§ **What the task asks**
Reproduce word for word every line of the rows, from the first line up to and including the line with "ของนาฬิกาเอง นับตั้งแต่การหล่อส่วนทองอัลลอย การ".

··· Listed entries ···

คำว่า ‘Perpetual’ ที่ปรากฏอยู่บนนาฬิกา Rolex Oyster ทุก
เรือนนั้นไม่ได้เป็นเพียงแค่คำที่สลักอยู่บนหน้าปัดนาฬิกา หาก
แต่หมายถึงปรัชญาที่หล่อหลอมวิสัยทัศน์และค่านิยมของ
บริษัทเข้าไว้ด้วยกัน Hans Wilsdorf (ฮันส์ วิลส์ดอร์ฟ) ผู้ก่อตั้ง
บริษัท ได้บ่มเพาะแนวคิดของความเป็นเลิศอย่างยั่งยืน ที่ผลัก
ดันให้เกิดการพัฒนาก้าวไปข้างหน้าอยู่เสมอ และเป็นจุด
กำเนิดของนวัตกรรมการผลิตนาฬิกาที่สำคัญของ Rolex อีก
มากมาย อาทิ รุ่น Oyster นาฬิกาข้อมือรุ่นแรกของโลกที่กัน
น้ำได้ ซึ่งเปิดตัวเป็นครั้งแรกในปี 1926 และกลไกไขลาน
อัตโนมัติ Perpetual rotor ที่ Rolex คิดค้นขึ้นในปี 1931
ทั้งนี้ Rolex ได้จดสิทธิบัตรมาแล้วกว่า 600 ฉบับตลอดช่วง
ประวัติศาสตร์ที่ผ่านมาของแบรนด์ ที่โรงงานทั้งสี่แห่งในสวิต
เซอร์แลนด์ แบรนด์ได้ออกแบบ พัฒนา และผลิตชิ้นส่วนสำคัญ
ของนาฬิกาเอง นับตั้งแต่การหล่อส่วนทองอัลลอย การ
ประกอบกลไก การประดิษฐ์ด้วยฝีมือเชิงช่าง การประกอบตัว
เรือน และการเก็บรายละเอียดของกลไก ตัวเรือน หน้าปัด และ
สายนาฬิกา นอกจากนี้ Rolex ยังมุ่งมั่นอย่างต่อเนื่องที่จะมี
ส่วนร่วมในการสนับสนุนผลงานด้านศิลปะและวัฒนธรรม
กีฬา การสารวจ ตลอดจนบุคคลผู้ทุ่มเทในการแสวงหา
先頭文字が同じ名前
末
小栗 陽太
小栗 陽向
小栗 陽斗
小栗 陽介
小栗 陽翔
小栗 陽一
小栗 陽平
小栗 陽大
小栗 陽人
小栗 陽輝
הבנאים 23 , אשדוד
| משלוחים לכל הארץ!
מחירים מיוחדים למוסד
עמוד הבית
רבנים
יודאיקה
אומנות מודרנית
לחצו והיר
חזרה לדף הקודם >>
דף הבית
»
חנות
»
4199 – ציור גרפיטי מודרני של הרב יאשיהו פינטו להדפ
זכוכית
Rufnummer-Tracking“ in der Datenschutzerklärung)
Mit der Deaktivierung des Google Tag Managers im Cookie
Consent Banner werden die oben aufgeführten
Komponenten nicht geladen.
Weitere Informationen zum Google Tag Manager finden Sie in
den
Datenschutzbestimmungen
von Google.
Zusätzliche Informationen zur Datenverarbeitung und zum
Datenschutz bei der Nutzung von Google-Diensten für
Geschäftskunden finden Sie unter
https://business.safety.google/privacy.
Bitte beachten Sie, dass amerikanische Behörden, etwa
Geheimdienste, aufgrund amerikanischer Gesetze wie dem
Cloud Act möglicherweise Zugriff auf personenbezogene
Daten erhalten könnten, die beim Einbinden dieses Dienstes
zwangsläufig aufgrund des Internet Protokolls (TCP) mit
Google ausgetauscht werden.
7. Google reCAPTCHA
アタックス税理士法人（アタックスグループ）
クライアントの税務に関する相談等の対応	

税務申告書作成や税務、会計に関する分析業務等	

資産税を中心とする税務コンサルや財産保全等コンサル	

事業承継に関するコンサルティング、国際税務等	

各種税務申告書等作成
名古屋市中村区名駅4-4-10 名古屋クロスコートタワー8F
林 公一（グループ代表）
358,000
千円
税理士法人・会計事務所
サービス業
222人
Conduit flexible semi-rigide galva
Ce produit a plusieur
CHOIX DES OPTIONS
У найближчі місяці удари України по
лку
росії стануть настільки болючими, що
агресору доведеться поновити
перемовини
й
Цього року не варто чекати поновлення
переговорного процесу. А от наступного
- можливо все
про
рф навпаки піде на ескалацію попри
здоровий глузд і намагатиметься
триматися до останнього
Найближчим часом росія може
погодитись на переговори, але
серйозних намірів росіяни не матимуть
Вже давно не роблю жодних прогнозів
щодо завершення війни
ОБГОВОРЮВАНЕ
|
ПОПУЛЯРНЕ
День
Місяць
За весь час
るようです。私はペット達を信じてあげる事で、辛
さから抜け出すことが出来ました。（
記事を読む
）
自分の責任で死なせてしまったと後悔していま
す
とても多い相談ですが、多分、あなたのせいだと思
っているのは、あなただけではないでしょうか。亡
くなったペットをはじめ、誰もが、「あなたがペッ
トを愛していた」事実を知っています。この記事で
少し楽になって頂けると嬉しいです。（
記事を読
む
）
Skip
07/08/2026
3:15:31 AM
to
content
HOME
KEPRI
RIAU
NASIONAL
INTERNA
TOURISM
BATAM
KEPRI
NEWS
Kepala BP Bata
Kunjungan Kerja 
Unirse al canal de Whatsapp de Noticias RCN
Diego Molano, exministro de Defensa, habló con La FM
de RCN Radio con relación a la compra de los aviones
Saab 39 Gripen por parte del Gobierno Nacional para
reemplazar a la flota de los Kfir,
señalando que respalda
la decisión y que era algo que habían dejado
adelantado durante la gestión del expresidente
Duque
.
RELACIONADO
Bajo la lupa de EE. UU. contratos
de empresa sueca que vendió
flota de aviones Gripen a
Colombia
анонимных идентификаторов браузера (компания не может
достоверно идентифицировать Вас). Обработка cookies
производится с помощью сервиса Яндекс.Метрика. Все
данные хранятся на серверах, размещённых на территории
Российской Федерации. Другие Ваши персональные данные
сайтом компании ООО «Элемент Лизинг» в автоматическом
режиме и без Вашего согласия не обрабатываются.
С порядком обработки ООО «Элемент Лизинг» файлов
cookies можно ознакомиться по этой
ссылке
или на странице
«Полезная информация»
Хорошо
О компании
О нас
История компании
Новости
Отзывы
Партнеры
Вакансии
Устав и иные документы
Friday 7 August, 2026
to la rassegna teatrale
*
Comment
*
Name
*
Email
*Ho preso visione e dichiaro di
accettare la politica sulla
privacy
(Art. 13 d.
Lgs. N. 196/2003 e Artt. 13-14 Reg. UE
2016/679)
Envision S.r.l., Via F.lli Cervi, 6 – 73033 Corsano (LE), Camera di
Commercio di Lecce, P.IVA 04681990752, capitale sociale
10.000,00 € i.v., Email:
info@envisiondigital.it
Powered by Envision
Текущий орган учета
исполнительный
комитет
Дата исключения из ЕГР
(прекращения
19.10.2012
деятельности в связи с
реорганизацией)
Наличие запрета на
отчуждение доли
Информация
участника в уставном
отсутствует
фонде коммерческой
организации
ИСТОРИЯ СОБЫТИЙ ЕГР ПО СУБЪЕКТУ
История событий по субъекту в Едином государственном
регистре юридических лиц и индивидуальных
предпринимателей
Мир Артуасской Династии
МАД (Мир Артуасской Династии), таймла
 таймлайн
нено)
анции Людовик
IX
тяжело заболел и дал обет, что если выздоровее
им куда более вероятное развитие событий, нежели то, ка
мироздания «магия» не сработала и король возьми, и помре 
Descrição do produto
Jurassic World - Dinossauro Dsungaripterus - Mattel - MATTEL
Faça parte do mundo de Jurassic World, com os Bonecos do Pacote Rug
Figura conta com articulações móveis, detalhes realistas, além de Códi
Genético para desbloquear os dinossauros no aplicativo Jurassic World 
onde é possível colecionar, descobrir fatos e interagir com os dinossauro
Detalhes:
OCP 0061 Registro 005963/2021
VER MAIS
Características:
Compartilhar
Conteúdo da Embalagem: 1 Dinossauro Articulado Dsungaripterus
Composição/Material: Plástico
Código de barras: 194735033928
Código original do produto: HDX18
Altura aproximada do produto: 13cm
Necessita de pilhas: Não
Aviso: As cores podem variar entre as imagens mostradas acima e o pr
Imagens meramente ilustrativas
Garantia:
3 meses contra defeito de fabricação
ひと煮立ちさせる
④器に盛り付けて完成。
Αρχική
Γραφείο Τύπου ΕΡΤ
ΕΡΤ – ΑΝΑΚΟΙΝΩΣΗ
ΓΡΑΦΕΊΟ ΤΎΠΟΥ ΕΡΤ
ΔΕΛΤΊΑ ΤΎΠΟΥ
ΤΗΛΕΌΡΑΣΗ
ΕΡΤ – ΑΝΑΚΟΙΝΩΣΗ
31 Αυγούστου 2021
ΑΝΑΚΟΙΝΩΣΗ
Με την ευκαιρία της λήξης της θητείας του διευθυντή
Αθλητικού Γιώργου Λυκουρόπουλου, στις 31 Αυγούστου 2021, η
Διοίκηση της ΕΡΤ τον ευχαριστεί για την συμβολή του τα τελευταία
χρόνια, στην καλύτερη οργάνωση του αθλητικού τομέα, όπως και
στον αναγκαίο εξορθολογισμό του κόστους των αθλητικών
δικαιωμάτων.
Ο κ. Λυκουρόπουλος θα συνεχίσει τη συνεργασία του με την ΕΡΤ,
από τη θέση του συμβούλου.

···

§ **The answer**
คำว่า ‘Perpetual’ ที่ปรากฏอยู่บนนาฬิกา Rolex Oyster ทุก
เรือนนั้นไม่ได้เป็นเพียงแค่คำที่สลักอยู่บนหน้าปัดนาฬิกา หาก
แต่หมายถึงปรัชญาที่หล่อหลอมวิสัยทัศน์และค่านิยมของ
บริษัทเข้าไว้ด้วยกัน Hans Wilsdorf (ฮันส์ วิลส์ดอร์ฟ) ผู้ก่อตั้ง
บริษัท ได้บ่มเพาะแนวคิดของความเป็นเลิศอย่างยั่งยืน ที่ผลัก
ดันให้เกิดการพัฒนาก้าวไปข้างหน้าอยู่เสมอ และเป็นจุด
กำเนิดของนวัตกรรมการผลิตนาฬิกาที่สำคัญของ Rolex อีก
มากมาย อาทิ รุ่น Oyster นาฬิกาข้อมือรุ่นแรกของโลกที่กัน
น้ำได้ ซึ่งเปิดตัวเป็นครั้งแรกในปี 1926 และกลไกไขลาน
อัตโนมัติ Perpetual rotor ที่ Rolex คิดค้นขึ้นในปี 1931
ทั้งนี้ Rolex ได้จดสิทธิบัตรมาแล้วกว่า 600 ฉบับตลอดช่วง
ประวัติศาสตร์ที่ผ่านมาของแบรนด์ ที่โรงงานทั้งสี่แห่งในสวิต
เซอร์แลนด์ แบรนด์ได้ออกแบบ พัฒนา และผลิตชิ้นส่วนสำคัญ
ของนาฬิกาเอง นับตั้งแต่การหล่อส่วนทองอัลลอย การ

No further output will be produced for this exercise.